The statue of slave trader Edward Colston is pushed into the River Avon, Bristol, UK, June 7, 2020 (Nur Photo/Getty)


Co-written with Scott Lucas:


In Bristol in southwest England, demonstrators topple the statue of slave trader Edward Colston and throw it in the river. In east London, the statue of slave trader Robert Milligan is removed from the Docklands by the River Thames. In Oxford, the governing body of Oriel College votes to take down the statue of Cecil Rhodes, who supported apartheid-style measures in southern Africa.
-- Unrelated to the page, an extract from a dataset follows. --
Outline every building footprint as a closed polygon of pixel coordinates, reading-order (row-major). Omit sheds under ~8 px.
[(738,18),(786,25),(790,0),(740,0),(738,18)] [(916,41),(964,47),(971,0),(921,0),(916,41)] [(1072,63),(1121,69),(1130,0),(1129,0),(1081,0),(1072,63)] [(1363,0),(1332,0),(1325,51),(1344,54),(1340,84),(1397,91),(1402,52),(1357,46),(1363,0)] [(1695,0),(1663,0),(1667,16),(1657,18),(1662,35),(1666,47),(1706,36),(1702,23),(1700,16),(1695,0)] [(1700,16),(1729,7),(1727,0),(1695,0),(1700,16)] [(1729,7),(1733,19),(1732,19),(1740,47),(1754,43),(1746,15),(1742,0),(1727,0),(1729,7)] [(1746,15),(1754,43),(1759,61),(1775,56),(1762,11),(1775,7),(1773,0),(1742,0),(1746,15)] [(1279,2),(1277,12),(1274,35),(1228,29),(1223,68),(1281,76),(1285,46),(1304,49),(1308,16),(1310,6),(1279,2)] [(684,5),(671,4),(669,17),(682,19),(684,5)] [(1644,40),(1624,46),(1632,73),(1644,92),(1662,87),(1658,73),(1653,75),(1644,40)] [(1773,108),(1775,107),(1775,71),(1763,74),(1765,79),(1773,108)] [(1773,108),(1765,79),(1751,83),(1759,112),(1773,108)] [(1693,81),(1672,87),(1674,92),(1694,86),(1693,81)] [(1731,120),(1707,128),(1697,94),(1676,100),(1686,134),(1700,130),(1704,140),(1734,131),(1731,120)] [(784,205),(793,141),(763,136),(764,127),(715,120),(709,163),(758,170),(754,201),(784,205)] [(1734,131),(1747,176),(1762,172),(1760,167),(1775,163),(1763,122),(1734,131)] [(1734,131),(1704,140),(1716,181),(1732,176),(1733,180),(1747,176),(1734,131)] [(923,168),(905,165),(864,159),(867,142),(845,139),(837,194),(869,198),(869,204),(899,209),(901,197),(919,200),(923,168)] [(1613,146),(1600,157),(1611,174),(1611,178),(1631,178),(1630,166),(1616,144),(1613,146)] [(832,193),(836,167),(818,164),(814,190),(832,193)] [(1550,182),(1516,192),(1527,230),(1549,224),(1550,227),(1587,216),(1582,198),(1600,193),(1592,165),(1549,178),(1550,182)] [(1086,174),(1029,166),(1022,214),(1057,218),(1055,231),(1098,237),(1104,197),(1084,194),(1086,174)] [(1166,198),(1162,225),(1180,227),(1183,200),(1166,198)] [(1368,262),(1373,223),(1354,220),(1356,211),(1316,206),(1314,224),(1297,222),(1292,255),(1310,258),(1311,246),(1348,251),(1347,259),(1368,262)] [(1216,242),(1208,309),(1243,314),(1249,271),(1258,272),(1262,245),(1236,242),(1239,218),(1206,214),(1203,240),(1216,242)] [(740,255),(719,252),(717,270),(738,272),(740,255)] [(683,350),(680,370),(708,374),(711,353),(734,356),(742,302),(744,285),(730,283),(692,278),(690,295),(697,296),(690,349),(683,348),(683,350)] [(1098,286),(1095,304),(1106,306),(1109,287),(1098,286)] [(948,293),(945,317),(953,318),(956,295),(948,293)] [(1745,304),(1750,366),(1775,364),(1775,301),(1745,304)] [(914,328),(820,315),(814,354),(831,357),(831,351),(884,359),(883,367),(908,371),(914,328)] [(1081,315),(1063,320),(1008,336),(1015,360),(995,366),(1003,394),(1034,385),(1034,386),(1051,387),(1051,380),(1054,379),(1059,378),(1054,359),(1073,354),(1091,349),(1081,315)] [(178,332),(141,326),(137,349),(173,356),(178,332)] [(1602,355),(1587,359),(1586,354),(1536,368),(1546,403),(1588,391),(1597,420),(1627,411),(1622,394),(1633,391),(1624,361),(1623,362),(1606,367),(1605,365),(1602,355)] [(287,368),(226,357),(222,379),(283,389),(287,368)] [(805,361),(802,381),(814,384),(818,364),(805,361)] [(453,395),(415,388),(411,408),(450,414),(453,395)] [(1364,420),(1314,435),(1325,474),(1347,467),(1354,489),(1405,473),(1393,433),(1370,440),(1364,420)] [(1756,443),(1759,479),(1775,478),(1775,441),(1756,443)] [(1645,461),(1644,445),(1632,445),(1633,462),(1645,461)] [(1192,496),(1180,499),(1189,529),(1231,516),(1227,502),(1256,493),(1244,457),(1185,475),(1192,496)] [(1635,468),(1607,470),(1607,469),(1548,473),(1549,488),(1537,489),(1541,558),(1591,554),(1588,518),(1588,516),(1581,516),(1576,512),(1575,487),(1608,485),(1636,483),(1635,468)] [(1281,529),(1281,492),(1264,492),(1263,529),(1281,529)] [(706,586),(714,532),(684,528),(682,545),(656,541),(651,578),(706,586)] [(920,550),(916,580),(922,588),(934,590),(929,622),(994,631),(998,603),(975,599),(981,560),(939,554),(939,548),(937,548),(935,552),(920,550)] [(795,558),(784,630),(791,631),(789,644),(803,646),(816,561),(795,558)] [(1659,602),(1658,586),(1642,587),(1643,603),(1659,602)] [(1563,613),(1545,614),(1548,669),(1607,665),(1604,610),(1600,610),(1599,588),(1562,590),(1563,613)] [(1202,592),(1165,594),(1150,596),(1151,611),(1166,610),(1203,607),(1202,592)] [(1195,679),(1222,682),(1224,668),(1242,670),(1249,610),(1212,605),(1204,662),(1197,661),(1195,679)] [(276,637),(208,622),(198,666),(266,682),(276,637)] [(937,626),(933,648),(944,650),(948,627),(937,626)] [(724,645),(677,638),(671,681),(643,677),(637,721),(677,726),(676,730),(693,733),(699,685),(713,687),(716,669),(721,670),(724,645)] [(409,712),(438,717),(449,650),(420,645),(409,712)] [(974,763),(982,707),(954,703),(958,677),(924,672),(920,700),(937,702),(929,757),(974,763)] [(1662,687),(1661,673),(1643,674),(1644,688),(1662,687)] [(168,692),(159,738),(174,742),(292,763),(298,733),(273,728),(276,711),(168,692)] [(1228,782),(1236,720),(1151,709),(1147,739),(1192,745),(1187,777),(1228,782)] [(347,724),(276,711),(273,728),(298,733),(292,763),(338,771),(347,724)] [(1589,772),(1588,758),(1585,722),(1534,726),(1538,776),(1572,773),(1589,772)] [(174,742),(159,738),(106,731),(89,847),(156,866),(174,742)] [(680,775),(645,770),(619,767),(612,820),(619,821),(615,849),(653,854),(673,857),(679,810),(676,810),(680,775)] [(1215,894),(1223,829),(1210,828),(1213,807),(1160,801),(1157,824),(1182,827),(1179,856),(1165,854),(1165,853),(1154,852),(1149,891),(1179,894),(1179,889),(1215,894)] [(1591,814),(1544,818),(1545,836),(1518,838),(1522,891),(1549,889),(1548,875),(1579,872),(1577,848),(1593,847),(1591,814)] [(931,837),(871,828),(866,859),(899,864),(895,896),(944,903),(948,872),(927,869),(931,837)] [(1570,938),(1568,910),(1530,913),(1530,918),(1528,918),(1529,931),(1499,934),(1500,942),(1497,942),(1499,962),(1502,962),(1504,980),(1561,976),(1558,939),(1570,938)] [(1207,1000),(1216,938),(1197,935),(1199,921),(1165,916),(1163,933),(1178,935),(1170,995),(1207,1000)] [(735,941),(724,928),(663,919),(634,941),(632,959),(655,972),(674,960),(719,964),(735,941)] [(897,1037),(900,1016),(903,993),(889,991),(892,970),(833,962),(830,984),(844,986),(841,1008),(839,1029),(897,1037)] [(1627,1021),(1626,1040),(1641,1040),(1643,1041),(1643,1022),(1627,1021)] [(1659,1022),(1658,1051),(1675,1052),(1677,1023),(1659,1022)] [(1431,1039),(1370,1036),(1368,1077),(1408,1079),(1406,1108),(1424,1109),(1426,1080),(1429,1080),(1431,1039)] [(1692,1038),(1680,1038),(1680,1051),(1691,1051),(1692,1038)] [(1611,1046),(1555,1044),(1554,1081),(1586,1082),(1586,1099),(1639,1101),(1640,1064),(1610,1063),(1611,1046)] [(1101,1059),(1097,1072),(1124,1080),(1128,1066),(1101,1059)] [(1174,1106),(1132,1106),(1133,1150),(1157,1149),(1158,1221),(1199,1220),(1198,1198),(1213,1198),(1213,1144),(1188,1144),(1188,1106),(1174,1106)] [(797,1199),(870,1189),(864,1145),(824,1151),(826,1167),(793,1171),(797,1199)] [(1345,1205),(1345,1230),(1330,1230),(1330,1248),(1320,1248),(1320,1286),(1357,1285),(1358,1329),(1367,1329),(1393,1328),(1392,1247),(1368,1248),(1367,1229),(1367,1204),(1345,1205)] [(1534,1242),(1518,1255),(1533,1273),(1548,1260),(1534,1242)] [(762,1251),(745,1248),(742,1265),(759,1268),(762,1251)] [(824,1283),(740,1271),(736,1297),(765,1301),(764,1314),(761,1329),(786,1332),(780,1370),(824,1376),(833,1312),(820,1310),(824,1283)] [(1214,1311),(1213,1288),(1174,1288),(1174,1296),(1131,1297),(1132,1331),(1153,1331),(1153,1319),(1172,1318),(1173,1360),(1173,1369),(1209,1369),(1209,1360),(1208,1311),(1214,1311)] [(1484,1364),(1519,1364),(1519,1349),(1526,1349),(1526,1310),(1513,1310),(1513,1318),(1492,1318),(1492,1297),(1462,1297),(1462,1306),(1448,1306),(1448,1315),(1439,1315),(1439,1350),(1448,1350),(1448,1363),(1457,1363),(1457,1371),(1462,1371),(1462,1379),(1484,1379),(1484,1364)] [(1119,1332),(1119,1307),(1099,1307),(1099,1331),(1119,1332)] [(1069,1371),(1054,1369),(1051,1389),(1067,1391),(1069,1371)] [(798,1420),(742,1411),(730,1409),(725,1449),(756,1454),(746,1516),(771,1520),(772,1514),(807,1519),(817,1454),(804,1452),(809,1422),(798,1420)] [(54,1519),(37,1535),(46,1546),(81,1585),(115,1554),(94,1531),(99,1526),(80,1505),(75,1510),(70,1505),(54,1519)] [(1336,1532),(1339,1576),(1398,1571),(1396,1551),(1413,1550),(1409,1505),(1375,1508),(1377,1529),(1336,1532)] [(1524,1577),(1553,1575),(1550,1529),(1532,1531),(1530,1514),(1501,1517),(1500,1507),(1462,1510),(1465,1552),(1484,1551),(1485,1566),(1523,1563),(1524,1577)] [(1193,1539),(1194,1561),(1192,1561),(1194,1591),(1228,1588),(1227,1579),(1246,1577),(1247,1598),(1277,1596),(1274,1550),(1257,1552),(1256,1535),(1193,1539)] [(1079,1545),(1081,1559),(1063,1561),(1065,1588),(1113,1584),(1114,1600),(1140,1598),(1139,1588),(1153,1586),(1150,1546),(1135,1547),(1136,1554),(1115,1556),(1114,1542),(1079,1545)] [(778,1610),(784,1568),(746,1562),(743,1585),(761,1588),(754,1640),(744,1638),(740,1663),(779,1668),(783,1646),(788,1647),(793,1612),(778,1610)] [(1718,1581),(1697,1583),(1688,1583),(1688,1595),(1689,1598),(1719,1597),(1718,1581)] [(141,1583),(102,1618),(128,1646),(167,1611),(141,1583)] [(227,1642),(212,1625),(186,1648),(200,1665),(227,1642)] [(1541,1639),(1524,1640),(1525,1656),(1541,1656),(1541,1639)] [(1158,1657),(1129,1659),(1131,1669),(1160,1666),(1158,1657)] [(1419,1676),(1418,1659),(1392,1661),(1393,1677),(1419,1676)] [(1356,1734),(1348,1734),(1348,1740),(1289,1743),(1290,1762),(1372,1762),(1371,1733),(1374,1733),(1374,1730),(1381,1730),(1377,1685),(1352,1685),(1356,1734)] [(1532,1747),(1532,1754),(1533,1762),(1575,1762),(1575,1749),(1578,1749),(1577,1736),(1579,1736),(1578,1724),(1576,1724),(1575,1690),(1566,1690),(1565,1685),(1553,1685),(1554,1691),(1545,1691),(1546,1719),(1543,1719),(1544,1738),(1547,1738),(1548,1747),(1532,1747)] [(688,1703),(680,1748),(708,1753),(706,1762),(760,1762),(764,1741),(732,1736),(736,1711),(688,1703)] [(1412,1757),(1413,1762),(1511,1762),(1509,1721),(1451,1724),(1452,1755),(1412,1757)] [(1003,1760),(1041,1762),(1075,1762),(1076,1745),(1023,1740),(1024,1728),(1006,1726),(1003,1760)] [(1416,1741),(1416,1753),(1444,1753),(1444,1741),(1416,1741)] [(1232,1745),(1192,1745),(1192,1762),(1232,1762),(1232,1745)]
The Black Lives Matter protests, following the May 25 murder of George Floyd at the hands of Minneapolis police, have spurred marches throughout the UK. But this is not just a transposition of issues such as police violence. Much of the context here is the confrontation of the glorified image of Britain’s imperial past, overlaying inferiority and subjugation.

The protests over the statues present diversity in a 21st-century UK with multiculturalism at its core. Far from telling a “lie of history”, as Prime Minister Boris Johnson jabbed, the removal of the monuments sets the challenge of whether there can be progress from the imperial past to a better future for all — however painful the process may be for some.

Empire Falls

Since the mid-18th Century, British and European wealth grew on the back of imperial territories and their peoples. That expansion fuelled a patriotism and nationalist sentiment which is far from a distant past — the former Rhodesia became Zambia and Zimbabwe only 40 years ago, a war was fought for the Falkland Islands in 1982, and Hong Kong only reverted to China in 1997.

In a YouGov poll in 2014, almost 60% of UK residents said they are “proud” of the empire and what it achieved, compared with 19% who were ashamed of it.

But now violence towards African Americans by authorities more than 4000 miles away has ignited the flame of controversy about what it means to be British in the 21st century, highlighting the economic and social inequalities for those within the BAME community.

So the names of Colston and Milligan are retrieved from history as “Empire” is re-examined. Rhodes’ status as benefactor is stripped away. Attention is now upon his belief, “We are the finest race in the world“, as he brutally installed British rule via his Chartered British South Africa Company, killing more than 60,000 black Southern Africans and enslaving others as “Rhodesia” was christened. The 2015 “Rhodes Must Fall” campaign becomes 2020’s “Rhodes Finally Fell.”

To check the confrontation, English leaders such as Prime Minister Johnson put a wall of “national heroes”. The bastion is Winston Churchill, voted the “Greatest Briton” in a BBC poll in 2002.

But the hero is no longer untouchable. The high-profile “Racist” graffiti on Churchill’s statue in Parliament Square forced acknowledgement of his pre-World War II branding of Indians as “a beastly people with a beastly religion” and his instigation of the Bengal famine of 1943 which killed an estimated 2 million to 3 million people.

See also Churchill Was a Racist. Let’s Understand Why.

The issue is not that, through statues, Empire and race have been confronted. It is that the confrontation must not end with statues, even as they represent a divisive and chauvinistic ideology at the heart of British identity. National pride has long co-existed with subjugation and brutality, even if many are only now recognizing the latter aspects of the UK imperial.

Open discussions of “history” have to occur with the understanding and self-reflection of the contemporary. Both the measure of Empire’s “success” and the ideology of racial superiority have to be addressed, rather than pushed aside by Prime Minister Johnson’s bluster about marches “hijacked by extremists“.

Statues are not history. They are the embodiments of myths that often cover up the reality of that history. Now that they have been removed, there is an opportunity for multi-cultural Britain to make a productive connection — for all — between past, present, and future.